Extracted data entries
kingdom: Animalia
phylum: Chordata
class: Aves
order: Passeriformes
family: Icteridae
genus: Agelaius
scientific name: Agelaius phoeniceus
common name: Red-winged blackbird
...
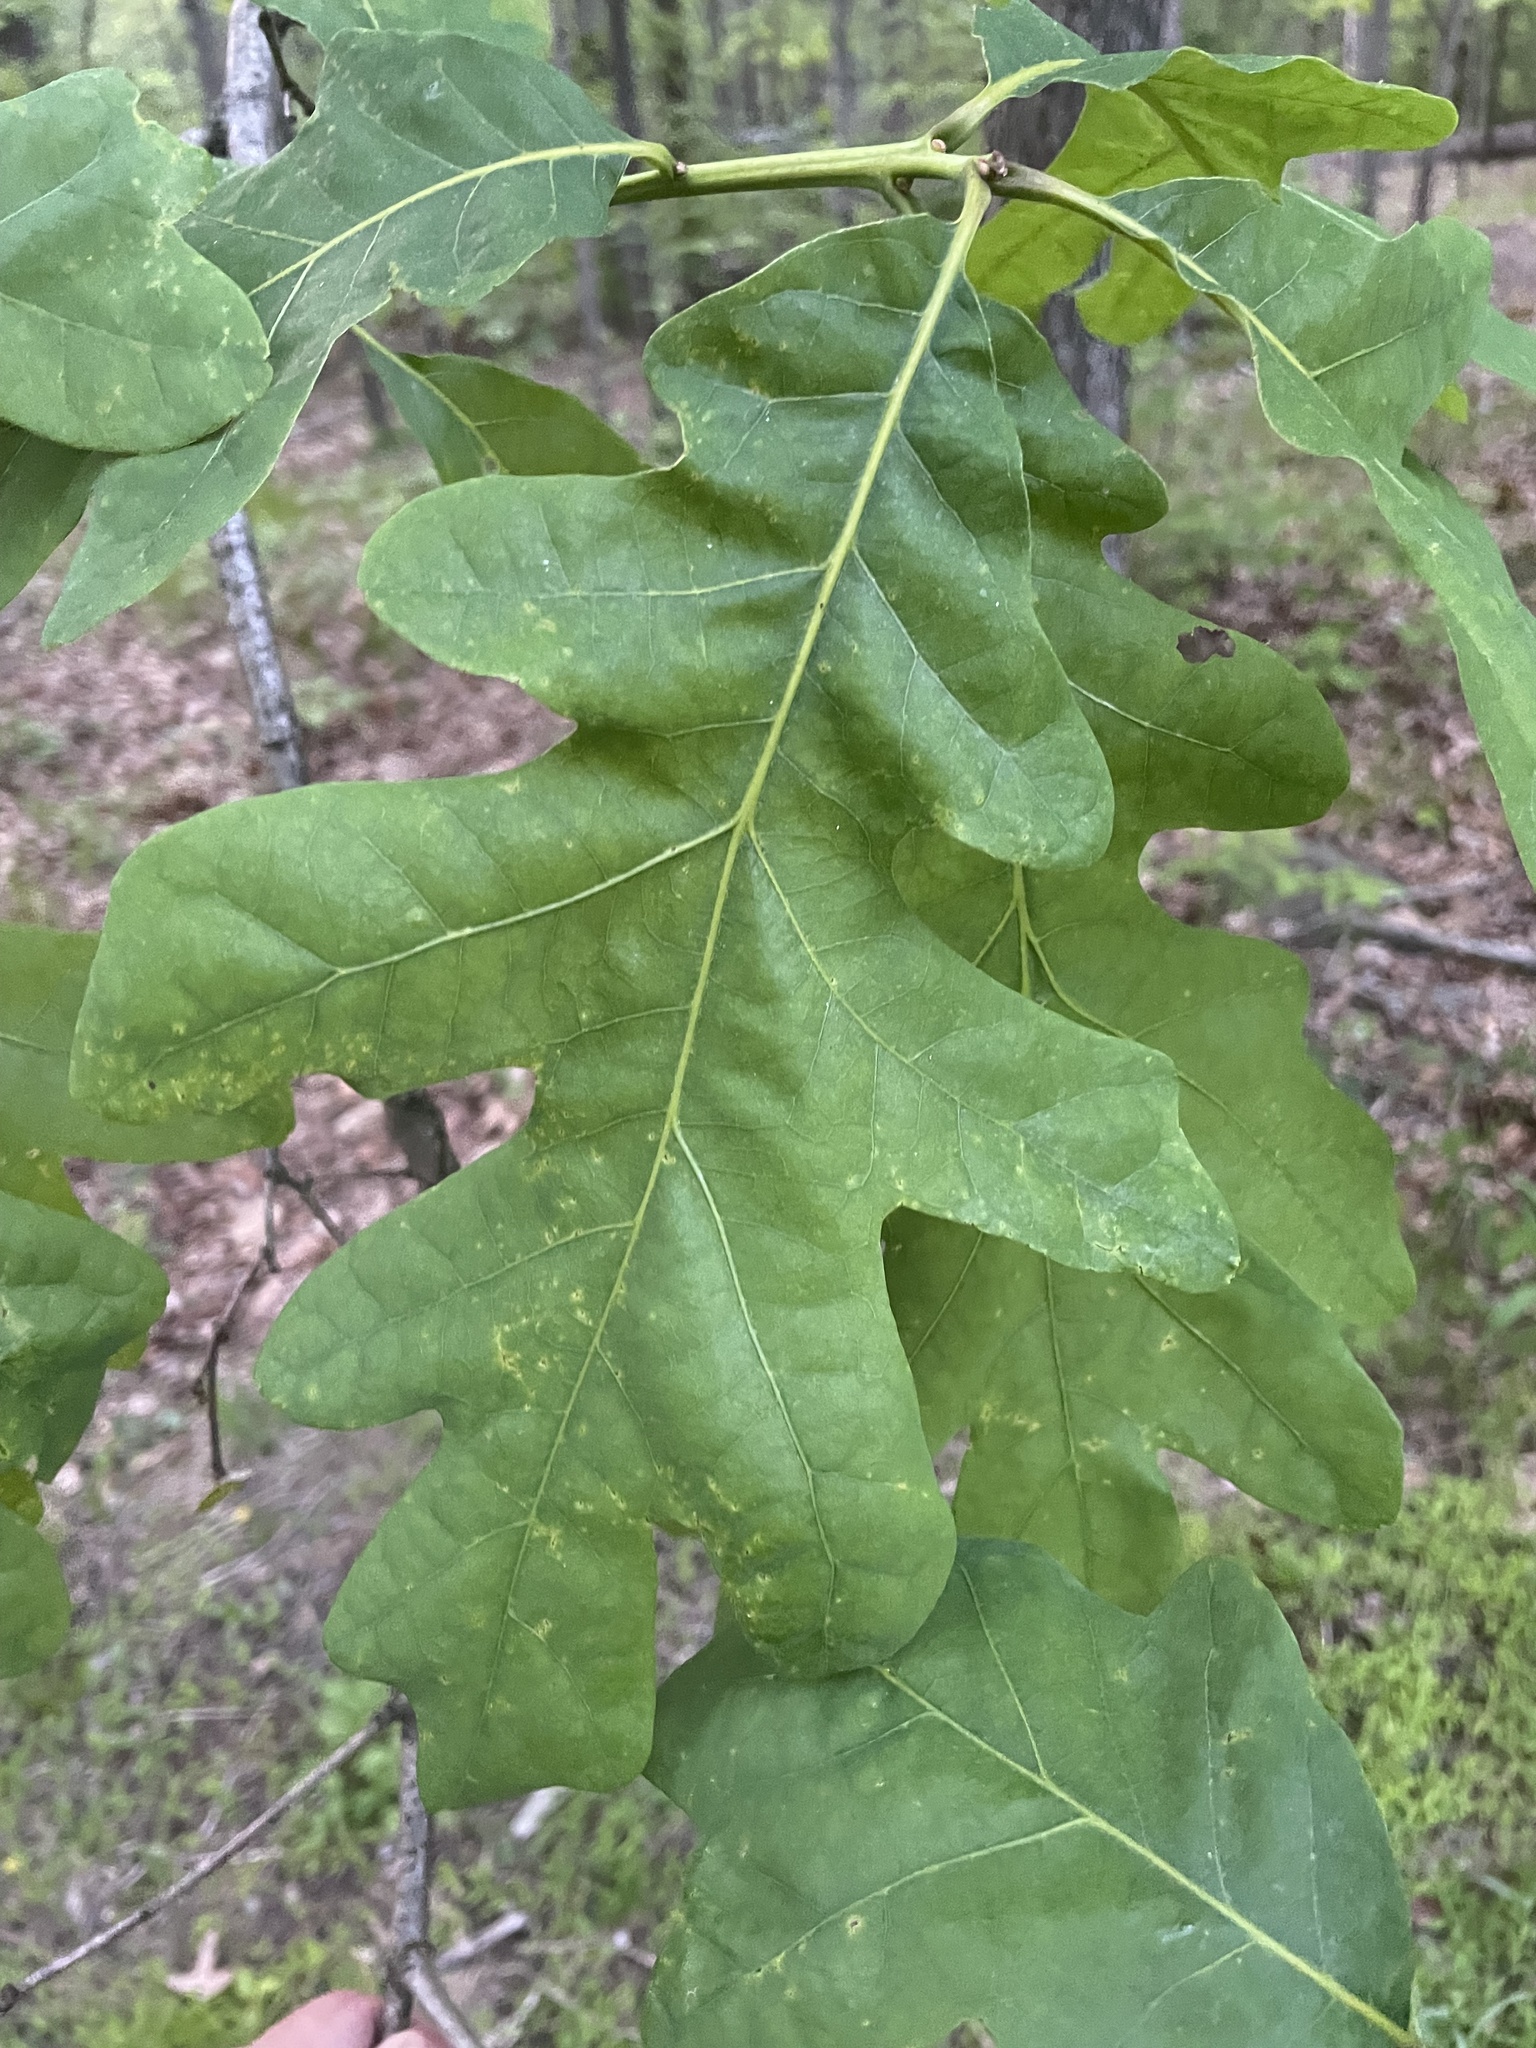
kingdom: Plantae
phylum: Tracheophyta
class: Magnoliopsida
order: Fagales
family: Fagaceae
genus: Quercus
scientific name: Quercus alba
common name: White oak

- **Task prompt**
Please rewrite the stretch from the line containing "kingdom: Animalia" through the line containing "scientific name: Agelaius phoeniceus", putting "division" in place of "phylum" and keeping everything else the same.

- **Task output**
kingdom: Animalia
division: Chordata
class: Aves
order: Passeriformes
family: Icteridae
genus: Agelaius
scientific name: Agelaius phoeniceus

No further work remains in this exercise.